Camera pose estimation data
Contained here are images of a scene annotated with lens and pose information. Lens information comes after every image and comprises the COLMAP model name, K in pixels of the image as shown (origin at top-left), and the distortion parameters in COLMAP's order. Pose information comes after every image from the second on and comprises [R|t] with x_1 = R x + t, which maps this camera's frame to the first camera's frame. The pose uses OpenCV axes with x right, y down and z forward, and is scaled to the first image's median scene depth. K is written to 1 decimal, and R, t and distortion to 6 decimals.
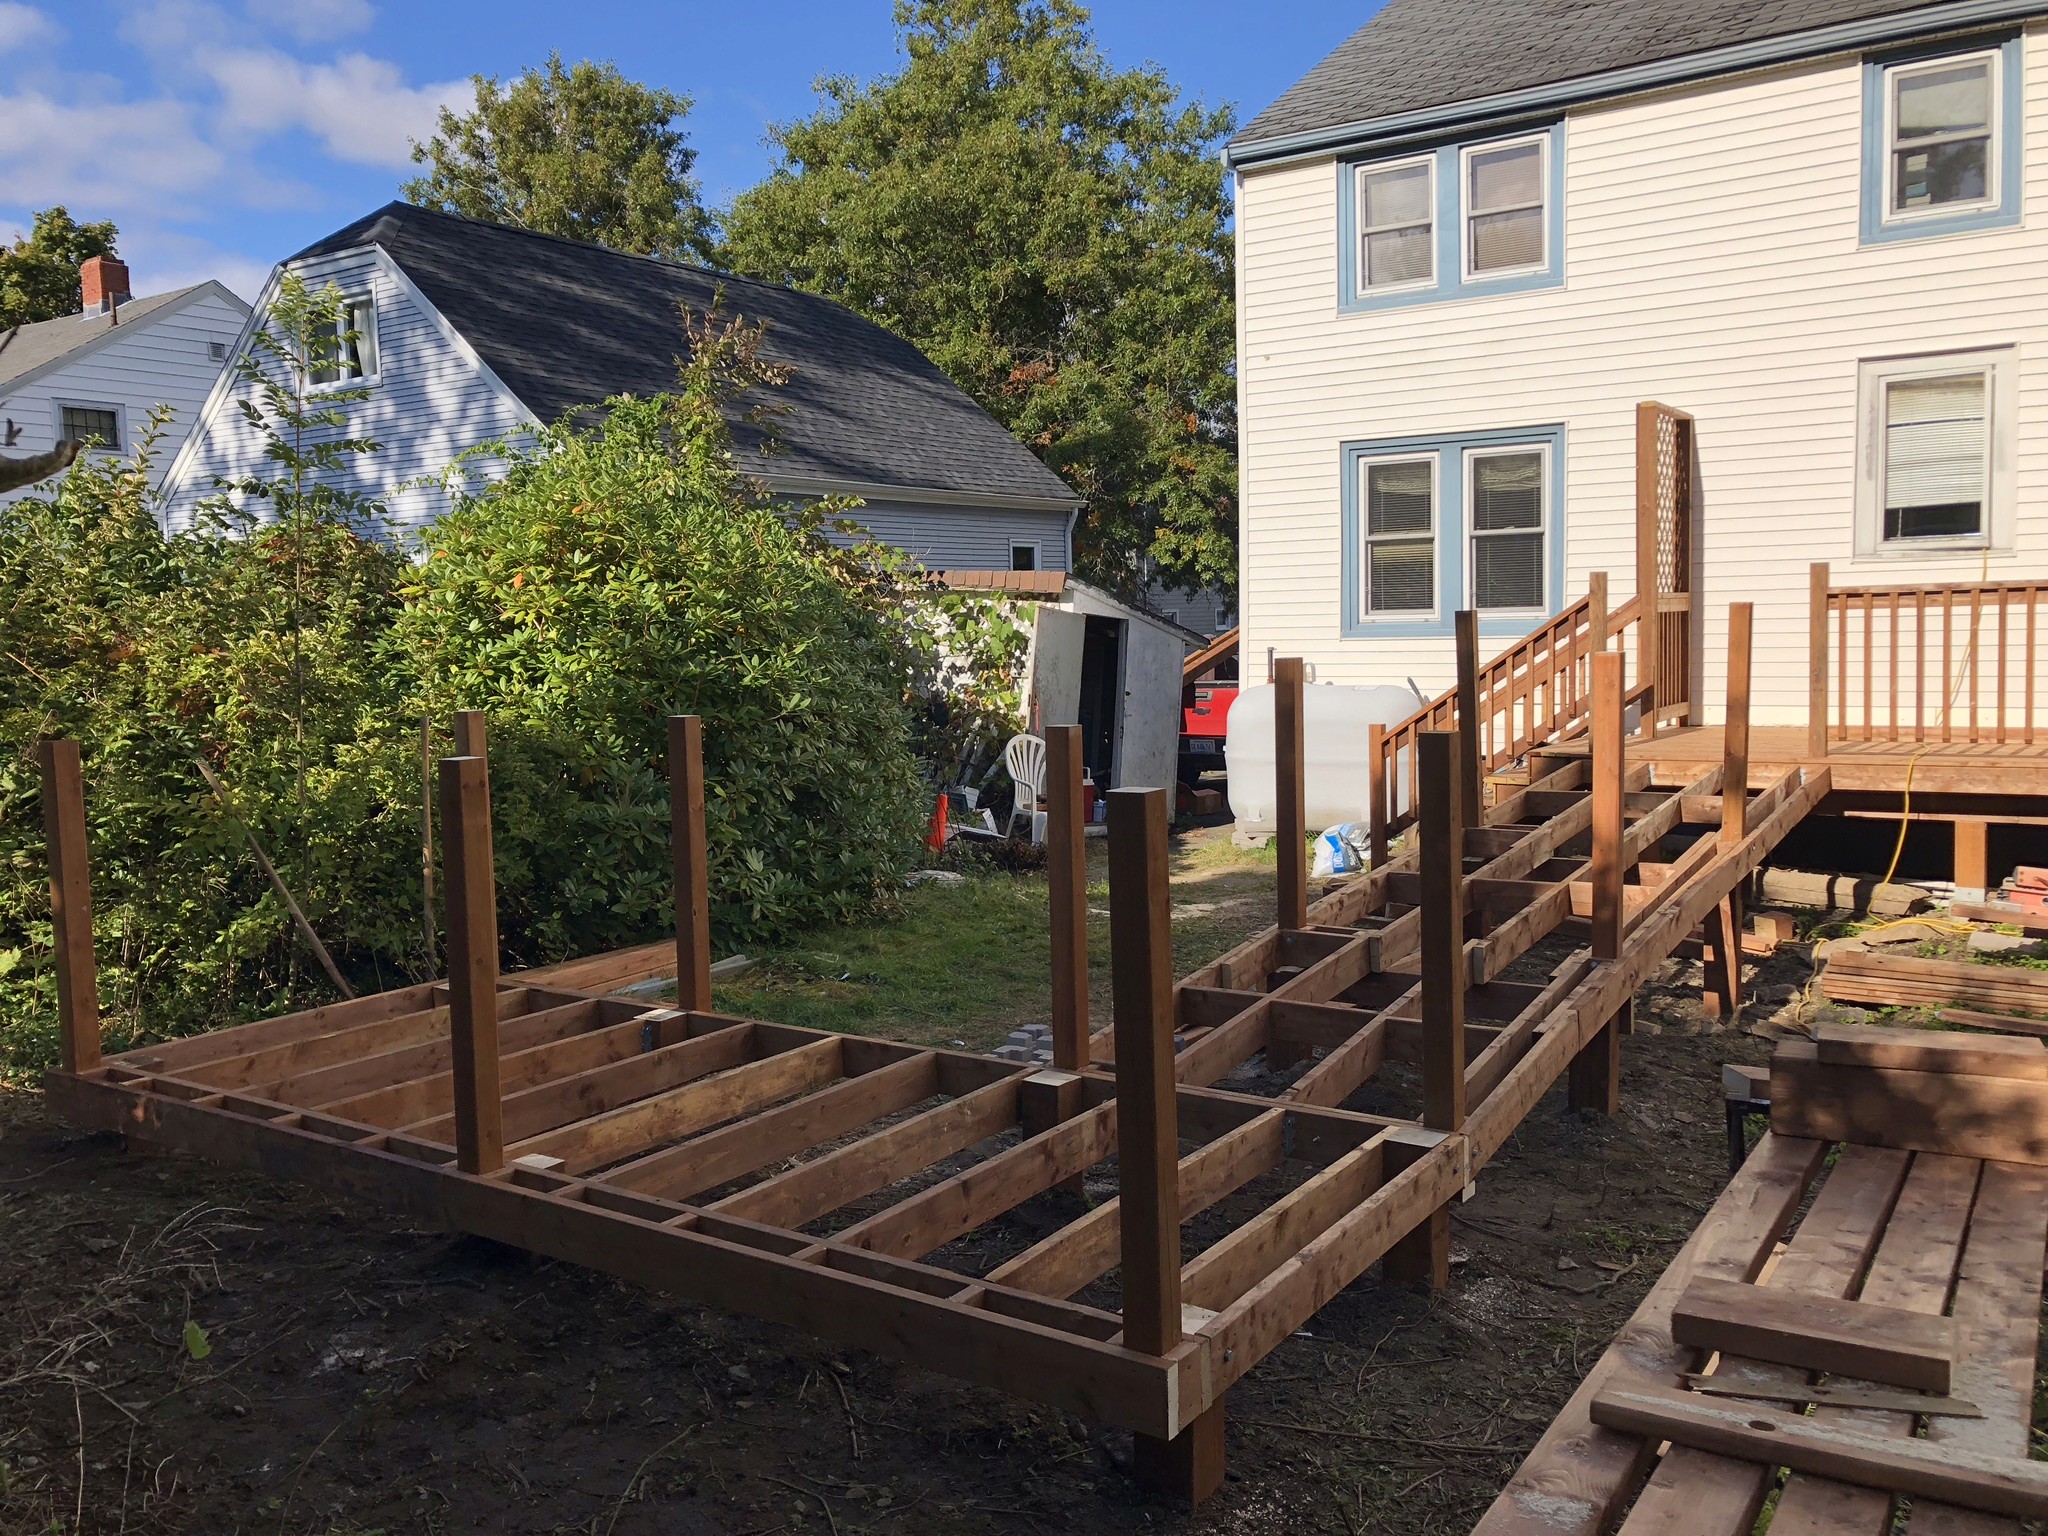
lens RADIAL K [[1688.0, 0, 1024.0], [0, 1688.0, 768.0], [0, 0, 1]] dist [-0.005854, -0.011436]
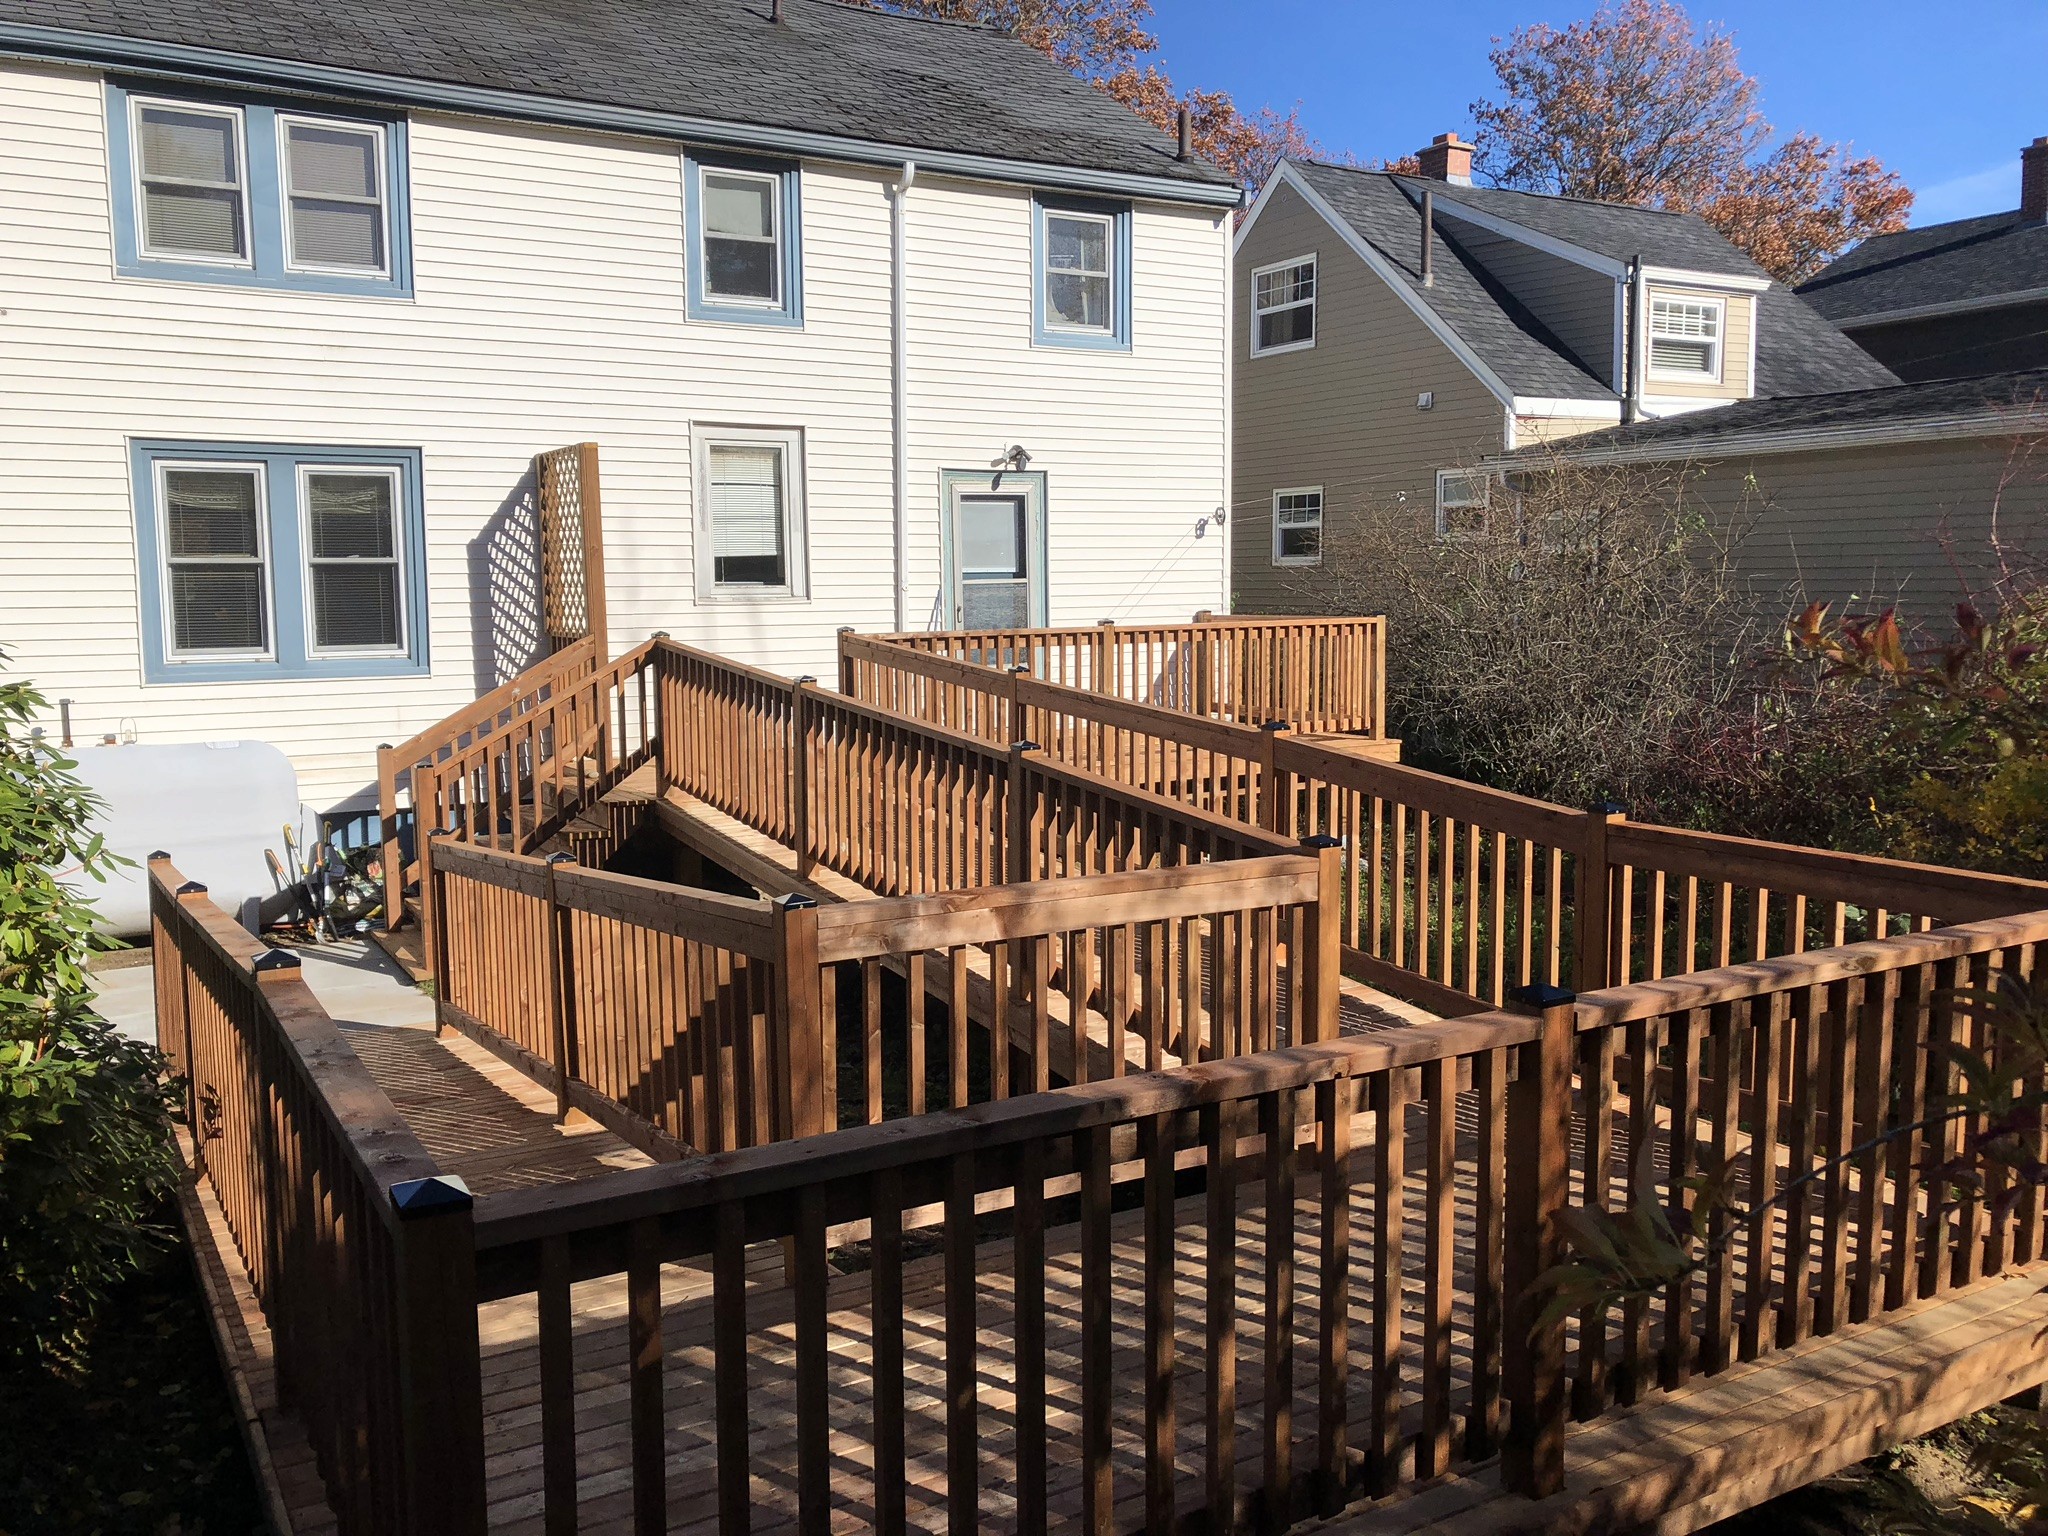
lens RADIAL K [[1659.0, 0, 996.5], [0, 1659.0, 772.8], [0, 0, 1]] dist [0.002536, 0.002612]
pose [[0.427169, -0.069797, 0.901474, -0.382613], [0.084855, 0.995710, 0.036885, -0.033259], [-0.900181, 0.060738, 0.431260, 0.333935]]
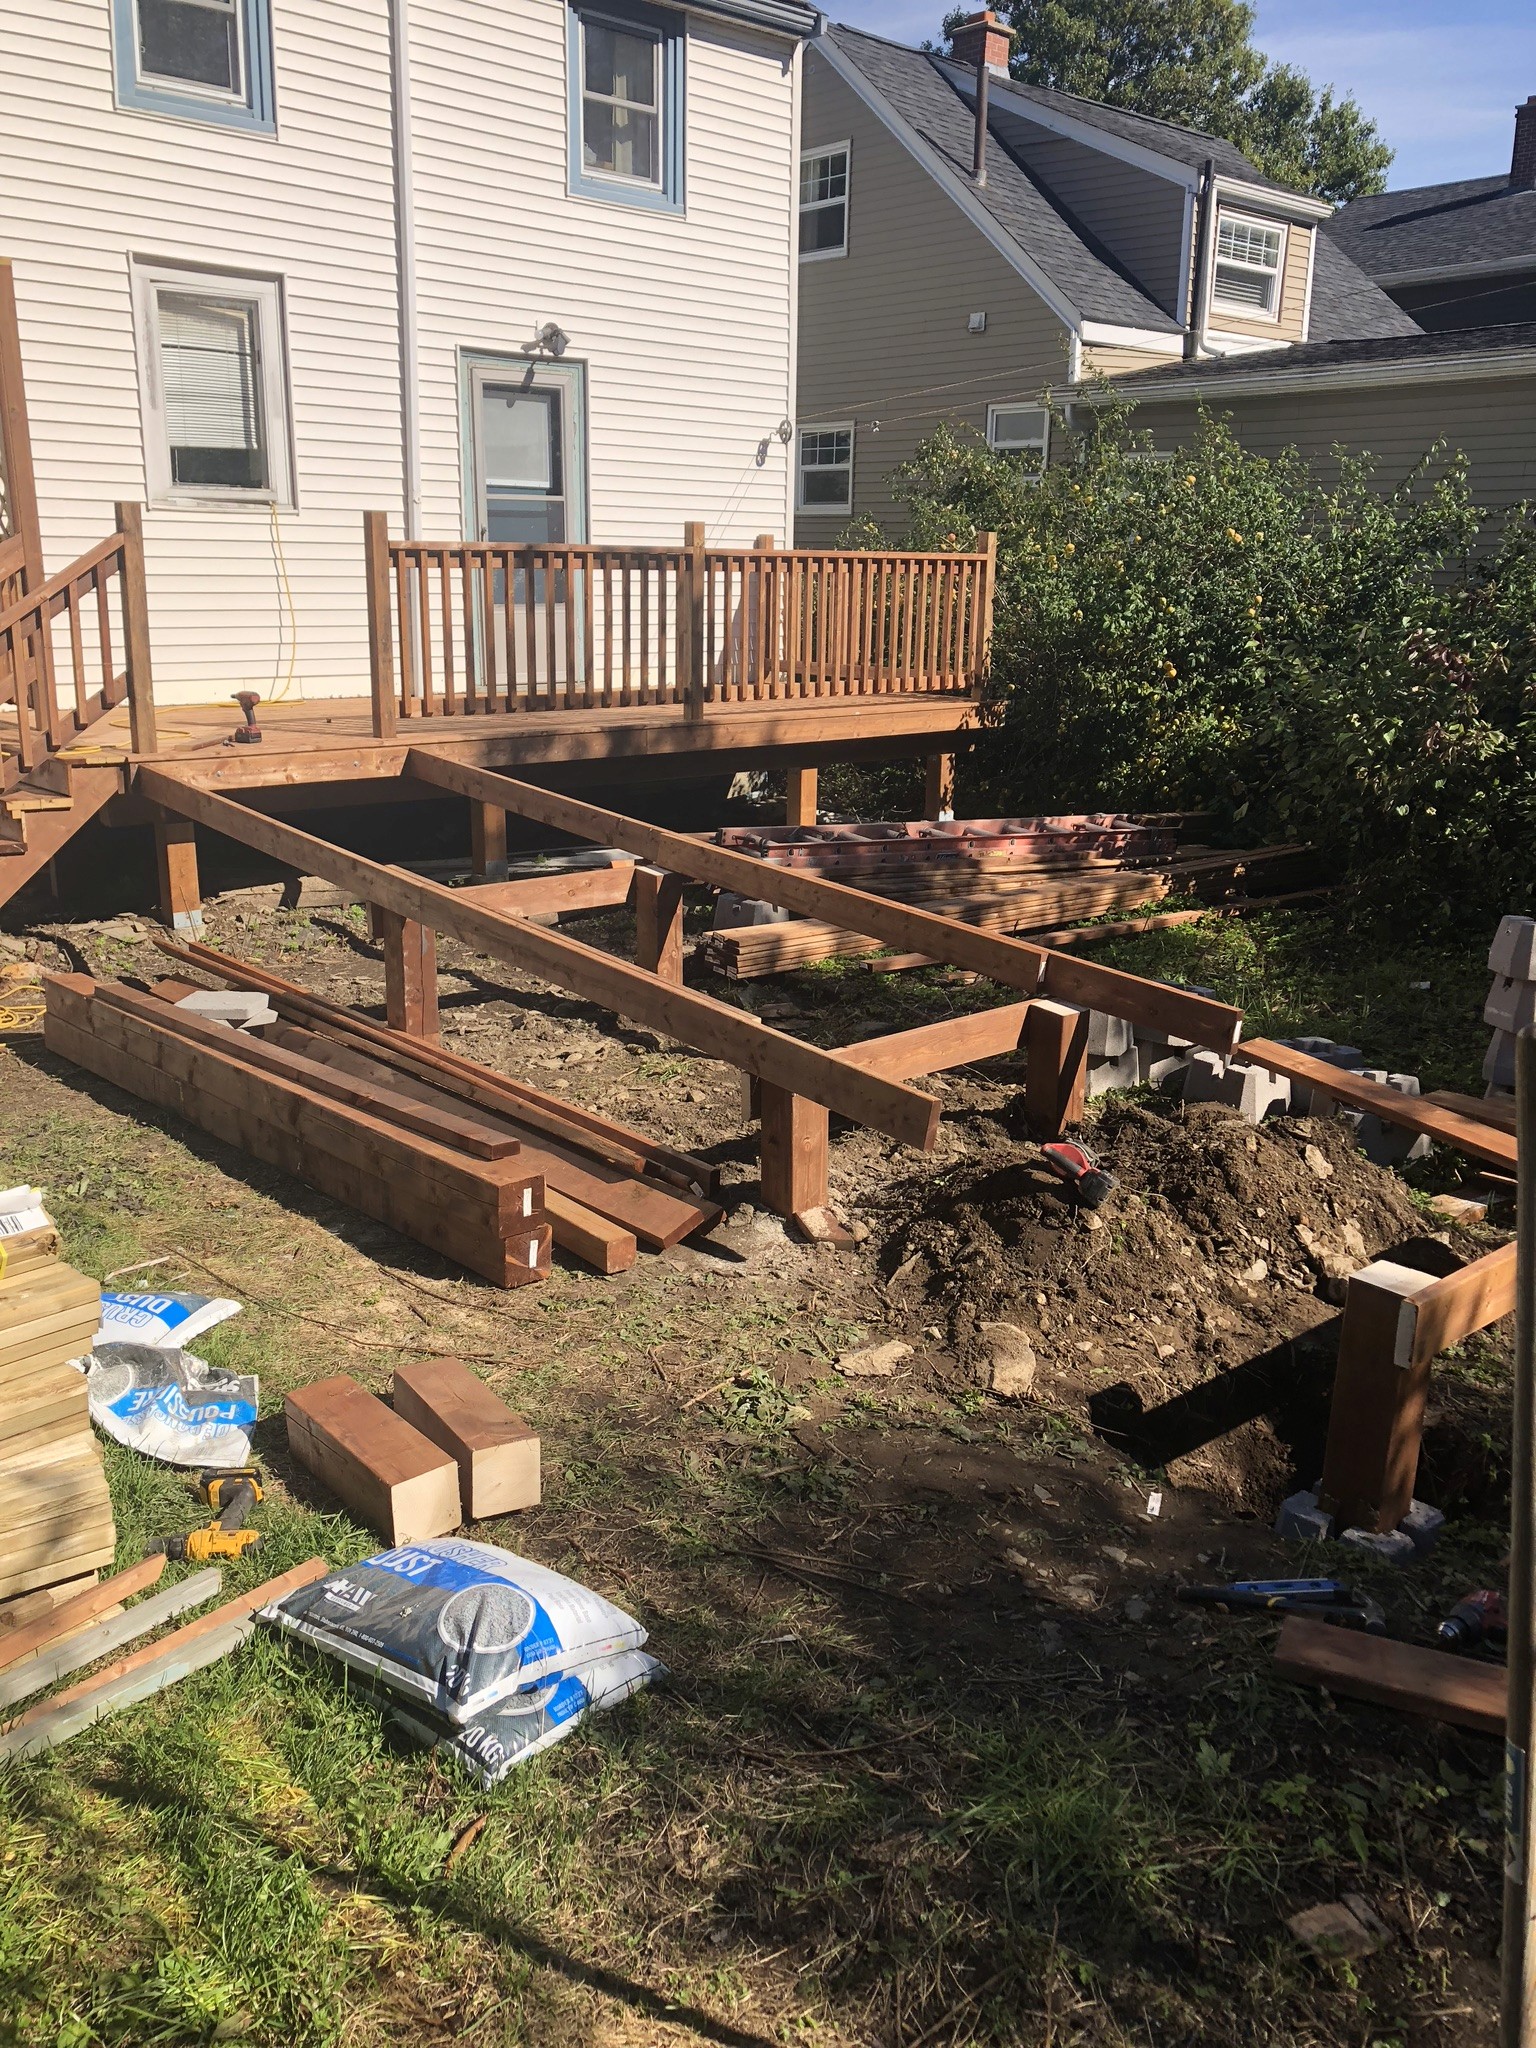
lens RADIAL K [[1676.7, 0, 768.0], [0, 1676.7, 1024.0], [0, 0, 1]] dist [-0.040146, 0.092903]
pose [[0.235768, -0.218691, 0.946883, -0.267845], [0.069812, 0.975645, 0.207951, -0.020347], [-0.969299, 0.017075, 0.245293, 0.459432]]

# [What the task asks]
Restate each record from above word for word, excluding any picture it holds.

# [Answer]
Contained here are images of a scene annotated with lens and pose information. Lens information comes after every image and comprises the COLMAP model name, K in pixels of the image as shown (origin at top-left), and the distortion parameters in COLMAP's order. Pose information comes after every image from the second on and comprises [R|t] with x_1 = R x + t, which maps this camera's frame to the first camera's frame. The pose uses OpenCV axes with x right, y down and z forward, and is scaled to the first image's median scene depth. K is written to 1 decimal, and R, t and distortion to 6 decimals.
lens RADIAL K [[1688.0, 0, 1024.0], [0, 1688.0, 768.0], [0, 0, 1]] dist [-0.005854, -0.011436]
lens RADIAL K [[1659.0, 0, 996.5], [0, 1659.0, 772.8], [0, 0, 1]] dist [0.002536, 0.002612]
pose [[0.427169, -0.069797, 0.901474, -0.382613], [0.084855, 0.995710, 0.036885, -0.033259], [-0.900181, 0.060738, 0.431260, 0.333935]]
lens RADIAL K [[1676.7, 0, 768.0], [0, 1676.7, 1024.0], [0, 0, 1]] dist [-0.040146, 0.092903]
pose [[0.235768, -0.218691, 0.946883, -0.267845], [0.069812, 0.975645, 0.207951, -0.020347], [-0.969299, 0.017075, 0.245293, 0.459432]]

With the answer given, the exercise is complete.